EXCERPT =
From: Julien Dutant <julien.dutant-Re5JQEeQqe8AvxtiuMwx3w@public.gmane.org>
To: pandoc-discuss <pandoc-discuss-/JYPxA39Uh5TLH3MbocFFw@public.gmane.org>
Subject: Re: Summer project ideas
Date: Fri, 29 Jan 2021 10:59:21 -0800 (PST) [thread overview]
Message-ID: <6036a733-df54-4985-bbab-beb743c032adn@googlegroups.com> (raw)
In-Reply-To: <875z3fu9fc.fsf-9EawChwDxG8hFhg+JK9F0w@public.gmane.org>
[-- Attachment #1.1: Type: text/plain, Size: 7541 bytes --]
Speaking of projects, I'm working on a pandoc workflow to produce an
academic journal (dialectica, John will know it
http://dialectica.philosophie.ch/) that's flipping open access. It's
complementary to what John, Albert and others have been doing on the
authoring side of things. The aims are make copy-editing simpler, more
accessible, more affordable, independent of commercial tools, with the same
or better quality that what we got from Wiley-Blackwell. We convert all
manuscripts to markdown + bibtex, edit them in markdown, and produce JATS
XML, HTML and PDF (via LaTeX) from that source, using pandoc, citeproc and
custom lua filters. I should say that not only this would be of course be
impossible without pandoc, but there are also many details in its design
that turned out to be very useful for the process (e.g. the defaults file).

DATA BELOW =
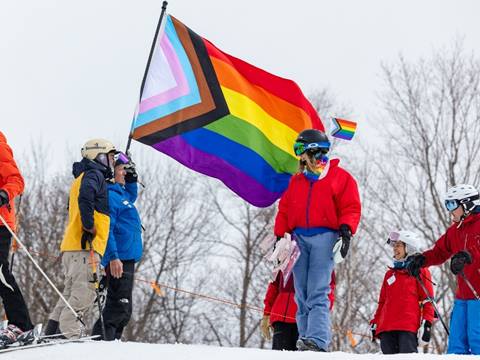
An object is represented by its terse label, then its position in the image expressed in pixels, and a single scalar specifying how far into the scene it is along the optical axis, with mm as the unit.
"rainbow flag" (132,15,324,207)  22219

WORK TO BE COMPLETED = Translate into French this sentence from the mailing-list message: "We convert all manuscripts to markdown + bibtex, edit them in markdown, and produce JATS XML, HTML and PDF (via LaTeX) from that source, using pandoc, citeproc and custom lua filters."

WRITTEN RESPONSE = Nous convertissons tous les manuscrits en markdown + bibtex, nous les éditons en markdown, et nous produisons du JATS XML, du HTML et du PDF (via LaTeX) à partir de cette source, au moyen de pandoc, de citeproc et de filtres lua personnalisés.